Just as important is the fact that his joy has returned.

“I really feel like I am having fun playing football again,” Lance said.

Never underestimate the potency of joy in a profession. That revelation from Lance is profound, even if his injury history both encourages wariness of his long-term health and cautious optimism about what he may show in training camp.

If you’re the 49ers, though, you’d prefer known than unknown commodities, and there are only unknowns with Lance.

He may turn out to be a total bust: a wholly incompetent quarterback. At this stage, he’s closer to that than a productive option, or a semi-reliable backup. But he’s had two years to learn from Kyle Shanahan and a get a feel for the NFL machine. That’s not nothing.

Betting on Darnold — as horrendous and ghost-seeing as he has been in some stages of his career — is not a wholly outrageous proposition, either. The rose-tinted media affirmations of his talent this offseason reflect a confidence that the 49ers can channel the best of him. 

The fact that we still have no idea what Lance is creates even more questions for a team that has been and will continue to compete. Darnold, meanwhile, has plenty of tape, and will have the most cogent coaching staff he’s ever worked with.
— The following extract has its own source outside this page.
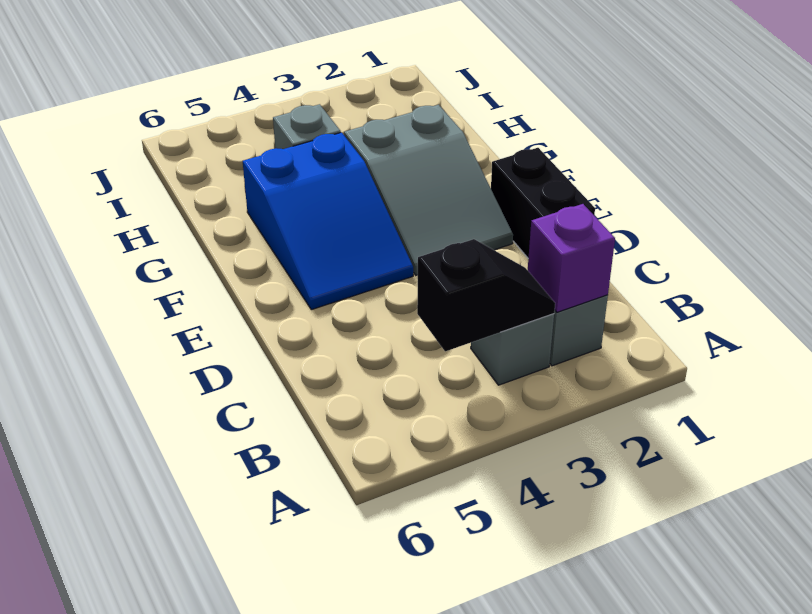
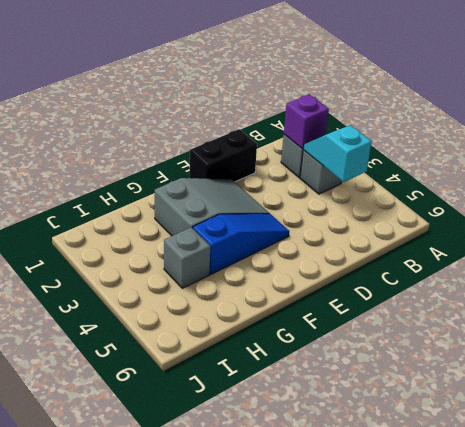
black 1x2 slope [417,239,555,351] -> cyan 1x2 slope [303,125,372,182]
blue 2x3 slope [243,132,413,310] -> blue 1x3 slope [193,214,289,274]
His last six games with Carolina offer legitimate cause for optimism. Jus look at what happened to Geno Smith when he escaped the clutches of the Meadowlands.

But why shouldn’t Lance get that same deference, especially at this way-too-early stage? 

These next few months will be about deciphering how much of those not-so-subtle rumblings will bear true in regards to Darnold. Might they be a subtle method of imploring Lance to come out firing?

Time will tell. But as the 49ers wait for Purdy to return, they have two quarterback options with as much talent, and as much to prove as any quarterback room Shanahan has ever had. It’s hard to imagine that competition being dull.